How the Internet has shaped the world – 25 years on

  When Tim Berners-Lee first proposed the World Wide Web project in 1989, no one, and possibly not even the author himself, could have anticipated its seminal importance. The WWW project marked the founding of the digital age, and involved the development of the HTTP protocol and HTML web language, both of which are still used today for data transfer and web viewing respectively. Everything blossomed from Berners-Lee’s work, and that we celebrate the first website’s 25th birthday this week (created by the inventor himself) is testament to just how momentous an achievement the Internet has become.  

  The Internet is both pervasive in its application and ubiquitous in its function – having expanded to all corners of the globe, and is surely as vital to our day-to-day life as food or water. But it seems amazing that something originally intended to be a design for an information sharing network could have grown to such glorious heights, transcending all scopes of function and rapidly becoming mankind’s favourite tool for, well, just about everything.

  Speaking of the Internet’s creation, Berners-Lee fittingly said: “Innovation is serendipity, so you don’t know what people will make.” It is this transition of the Internet from an ‘other world’, as Berners-Lee later described it, to a core aspect of our world that makes technological innovation so fascinating. Toward the end of 1990s, it was no longer something exclusive to the tech savvy, but became a tool and asset for ordinary people to access information, socialise and, gradually, for ecommerce and entertainment.
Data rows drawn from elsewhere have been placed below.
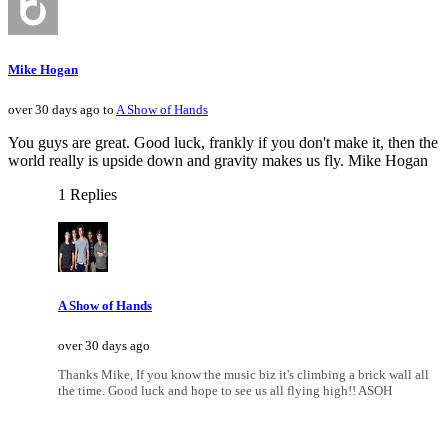
Mike Hogan
over 30 days ago to
A Show of Hands
You guys are great. Good luck, frankly if you don't make it, then the
world really is upside down and gravity makes us fly. Mike Hogan
1 Replies
A Show of Hands
over 30 days ago
Thanks Mike, If you know the music biz it's climbing a brick wall all
the time. Good luck and hope to see us all flying high!! ASOH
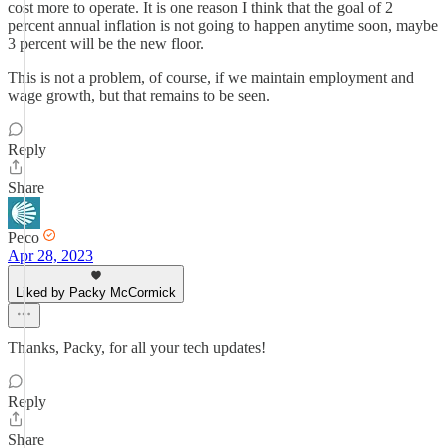
cost more to operate. It is one reason I think that the goal of 2
percent annual inflation is not going to happen anytime soon, maybe
3 percent will be the new floor.
This is not a problem, of course, if we maintain employment and
wage growth, but that remains to be seen.
Reply
Share
Peco
Apr 28, 2023
Liked by Packy McCormick
Thanks, Packy, for all your tech updates!
Reply
Share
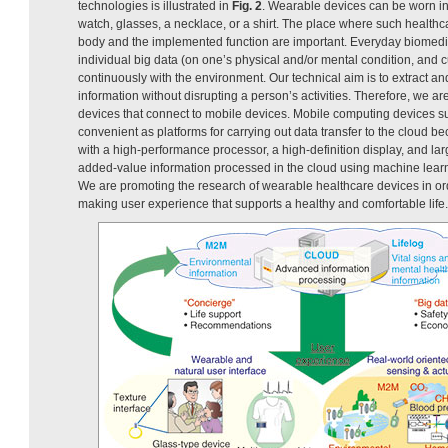
technologies is illustrated in
Fig. 2
. Wearable devices can be worn in
watch, glasses, a necklace, or a shirt. The place where such health
body and the implemented function are important. Everyday biomedic
individual big data (on one’s physical and/or mental condition, and cu
continuously with the environment. Our technical aim is to extract an
information without disrupting a person’s activities. Therefore, we 
devices that connect to mobile devices. Mobile computing devices 
convenient as platforms for carrying out data transfer to the cloud 
with a high-performance processor, a high-definition display, and lar
added-value information processed in the cloud using machine learni
We are promoting the research of wearable healthcare devices in or
making user experience that supports a healthy and comfortable life.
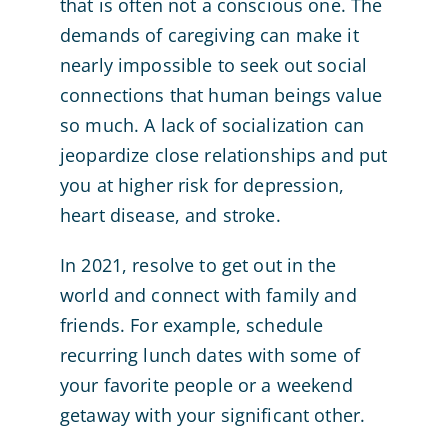
that is often not a conscious one. The
demands of caregiving can make it
nearly impossible to seek out social
connections that human beings value
so much. A lack of socialization can
jeopardize close relationships and put
you at higher risk for depression,
heart disease, and stroke.
In 2021, resolve to get out in the
world and connect with family and
friends. For example, schedule
recurring lunch dates with some of
your favorite people or a weekend
getaway with your significant other.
  But inventions, and indeed their inventors, are seldom without philosophical contemplations. The Internet has afforded a great deal of rumination over its implications and consequences, inextricably so for its irreversible impact. The Internet’s founding principles of making information (and specifically academic information) readily available can still be seen today. For the most part, the Internet has proven a momentous force of social and economic progression, subverting past barriers of wealth, race or location. Websites enable shared access to information, and such information does not discriminate between one viewer and another.

  But masquerading as technological benevolence is the Internet’s other side, emerged from a darker evolution. It’s fair to say that increasing humanity’s dependency upon any single thing – not least something thats perpetuity cannot be guaranteed – isn’t a great idea. It is true that we take access to our favourite websites for granted, and indeed it is satisfying to think that the Internet, unforeseen calamity notwithstanding, promises a level of digital immortality. But perhaps our digital world has been shaped too quickly, and too avidly. Because the Internet, for all of its benign graces, is also a tool for mass exposure and profiteering. The undercurrent of money portends a future in which all information is somehow monetized, evidence of which we can already see in sponsored content.
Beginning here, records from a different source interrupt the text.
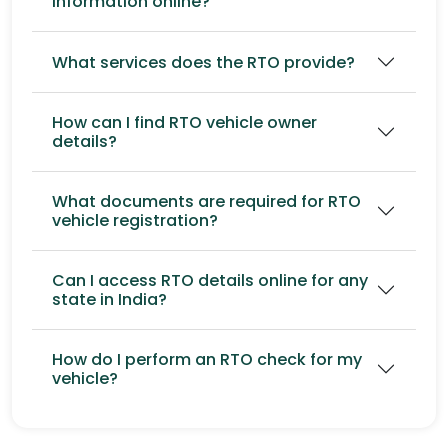
information online?
What services does the RTO provide?
How can I find RTO vehicle owner
details?
What documents are required for RTO
vehicle registration?
Can I access RTO details online for any
state in India?
How do I perform an RTO check for my
vehicle?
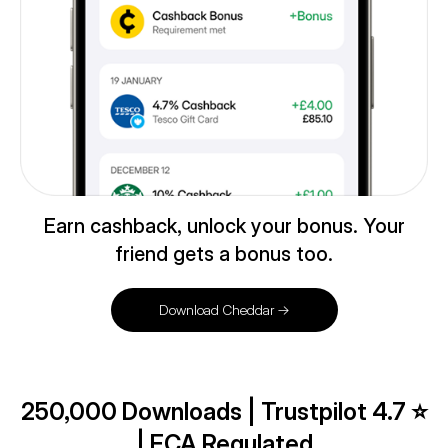
Earn cashback, unlock your bonus. Your
friend gets a bonus too.
Download Cheddar →
250,000 Downloads | Trustpilot 4.7 ⭐️
| FCA Regulated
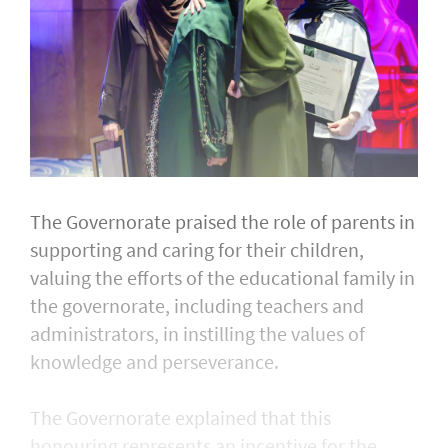
The Governorate praised the role of parents in
supporting and caring for their children,
valuing the efforts of the educational family in
the governorate, including teachers and
administrators, in instilling the values of
knowledge and perseverance.
The Governorate explained that this
honouring represents an incentive for the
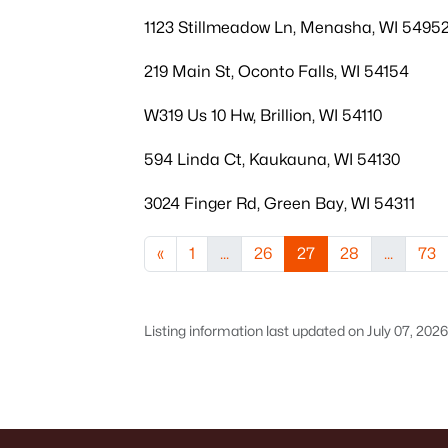
1123 Stillmeadow Ln, Menasha, WI 5495
219 Main St, Oconto Falls, WI 54154
W319 Us 10 Hw, Brillion, WI 54110
594 Linda Ct, Kaukauna, WI 54130
3024 Finger Rd, Green Bay, WI 54311
«
1
...
26
27
28
...
73
Listing information last updated on July 07, 202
  Websites for all of their good, remove us from the physical. That’s not necessarily a bad thing – this is a celebration of the Internet, after all, and not simply an endeavour in derision. Our digital world is sculpted on a level of removal, but within that is an element of truth versus fiction, wherein we daily deliver ourselves into a space of digital fabrications – with a dangerous inability to decipher between, for example, when we’re being talked to, sold to, or even preached to.

  But the future is bright when not lived in ignorance – and so much of our world is still pioneering to a more equal, connected and shared future. So, portents aside, it’s right that we say happy birthday to the Internet and all of its wonderful provisions.